[Collected data]
##########

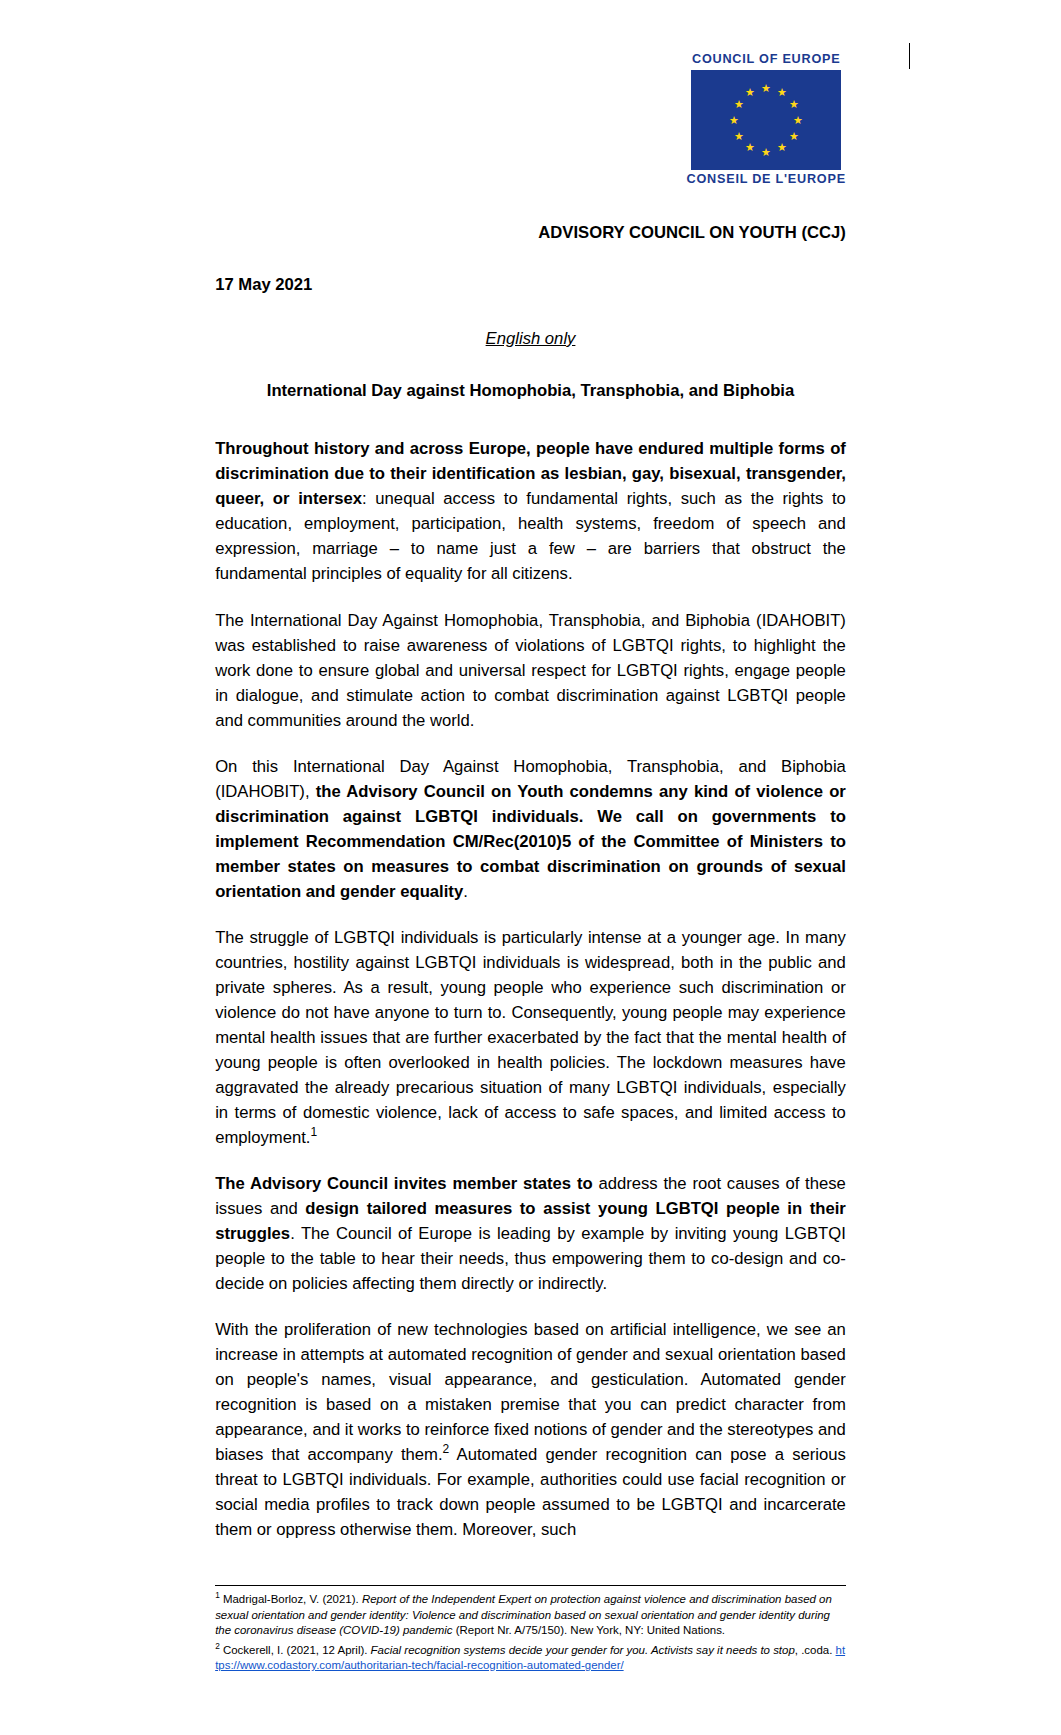COUNCIL OF EUROPE
★ ★ ★ ★ ★ ★ ★ ★ ★ ★ ★ ★
CONSEIL DE L'EUROPE
ADVISORY COUNCIL ON YOUTH (CCJ)
17 May 2021
English only
International Day against Homophobia, Transphobia, and Biphobia
Throughout history and across Europe, people have endured multiple forms of discrimination due to their identification as lesbian, gay, bisexual, transgender, queer, or intersex: unequal access to fundamental rights, such as the rights to education, employment, participation, health systems, freedom of speech and expression, marriage – to name just a few – are barriers that obstruct the fundamental principles of equality for all citizens.
The International Day Against Homophobia, Transphobia, and Biphobia (IDAHOBIT) was established to raise awareness of violations of LGBTQI rights, to highlight the work done to ensure global and universal respect for LGBTQI rights, engage people in dialogue, and stimulate action to combat discrimination against LGBTQI people and communities around the world.
On this International Day Against Homophobia, Transphobia, and Biphobia (IDAHOBIT), the Advisory Council on Youth condemns any kind of violence or discrimination against LGBTQI individuals. We call on governments to implement Recommendation CM/Rec(2010)5 of the Committee of Ministers to member states on measures to combat discrimination on grounds of sexual orientation and gender equality.
The struggle of LGBTQI individuals is particularly intense at a younger age. In many countries, hostility against LGBTQI individuals is widespread, both in the public and private spheres. As a result, young people who experience such discrimination or violence do not have anyone to turn to. Consequently, young people may experience mental health issues that are further exacerbated by the fact that the mental health of young people is often overlooked in health policies. The lockdown measures have aggravated the already precarious situation of many LGBTQI individuals, especially in terms of domestic violence, lack of access to safe spaces, and limited access to employment.1
The Advisory Council invites member states to address the root causes of these issues and design tailored measures to assist young LGBTQI people in their struggles. The Council of Europe is leading by example by inviting young LGBTQI people to the table to hear their needs, thus empowering them to co-design and co-decide on policies affecting them directly or indirectly.
With the proliferation of new technologies based on artificial intelligence, we see an increase in attempts at automated recognition of gender and sexual orientation based on people's names, visual appearance, and gesticulation. Automated gender recognition is based on a mistaken premise that you can predict character from appearance, and it works to reinforce fixed notions of gender and the stereotypes and biases that accompany them.2 Automated gender recognition can pose a serious threat to LGBTQI individuals. For example, authorities could use facial recognition or social media profiles to track down people assumed to be LGBTQI and incarcerate them or oppress otherwise them. Moreover, such
1 Madrigal-Borloz, V. (2021). Report of the Independent Expert on protection against violence and discrimination based on sexual orientation and gender identity: Violence and discrimination based on sexual orientation and gender identity during the coronavirus disease (COVID-19) pandemic (Report Nr. A/75/150). New York, NY: United Nations.
2 Cockerell, I. (2021, 12 April). Facial recognition systems decide your gender for you. Activists say it needs to stop, .coda. https://www.codastory.com/authoritarian-tech/facial-recognition-automated-gender/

##########

- [Task objective] Return the entries verbatim without images.

- [Exercise solution]
COUNCIL OF EUROPE
★ ★ ★ ★ ★ ★ ★ ★ ★ ★ ★ ★
CONSEIL DE L'EUROPE
ADVISORY COUNCIL ON YOUTH (CCJ)
17 May 2021
English only
International Day against Homophobia, Transphobia, and Biphobia
Throughout history and across Europe, people have endured multiple forms of discrimination due to their identification as lesbian, gay, bisexual, transgender, queer, or intersex: unequal access to fundamental rights, such as the rights to education, employment, participation, health systems, freedom of speech and expression, marriage – to name just a few – are barriers that obstruct the fundamental principles of equality for all citizens.
The International Day Against Homophobia, Transphobia, and Biphobia (IDAHOBIT) was established to raise awareness of violations of LGBTQI rights, to highlight the work done to ensure global and universal respect for LGBTQI rights, engage people in dialogue, and stimulate action to combat discrimination against LGBTQI people and communities around the world.
On this International Day Against Homophobia, Transphobia, and Biphobia (IDAHOBIT), the Advisory Council on Youth condemns any kind of violence or discrimination against LGBTQI individuals. We call on governments to implement Recommendation CM/Rec(2010)5 of the Committee of Ministers to member states on measures to combat discrimination on grounds of sexual orientation and gender equality.
The struggle of LGBTQI individuals is particularly intense at a younger age. In many countries, hostility against LGBTQI individuals is widespread, both in the public and private spheres. As a result, young people who experience such discrimination or violence do not have anyone to turn to. Consequently, young people may experience mental health issues that are further exacerbated by the fact that the mental health of young people is often overlooked in health policies. The lockdown measures have aggravated the already precarious situation of many LGBTQI individuals, especially in terms of domestic violence, lack of access to safe spaces, and limited access to employment.1
The Advisory Council invites member states to address the root causes of these issues and design tailored measures to assist young LGBTQI people in their struggles. The Council of Europe is leading by example by inviting young LGBTQI people to the table to hear their needs, thus empowering them to co-design and co-decide on policies affecting them directly or indirectly.
With the proliferation of new technologies based on artificial intelligence, we see an increase in attempts at automated recognition of gender and sexual orientation based on people's names, visual appearance, and gesticulation. Automated gender recognition is based on a mistaken premise that you can predict character from appearance, and it works to reinforce fixed notions of gender and the stereotypes and biases that accompany them.2 Automated gender recognition can pose a serious threat to LGBTQI individuals. For example, authorities could use facial recognition or social media profiles to track down people assumed to be LGBTQI and incarcerate them or oppress otherwise them. Moreover, such
1 Madrigal-Borloz, V. (2021). Report of the Independent Expert on protection against violence and discrimination based on sexual orientation and gender identity: Violence and discrimination based on sexual orientation and gender identity during the coronavirus disease (COVID-19) pandemic (Report Nr. A/75/150). New York, NY: United Nations.
2 Cockerell, I. (2021, 12 April). Facial recognition systems decide your gender for you. Activists say it needs to stop, .coda. https://www.codastory.com/authoritarian-tech/facial-recognition-automated-gender/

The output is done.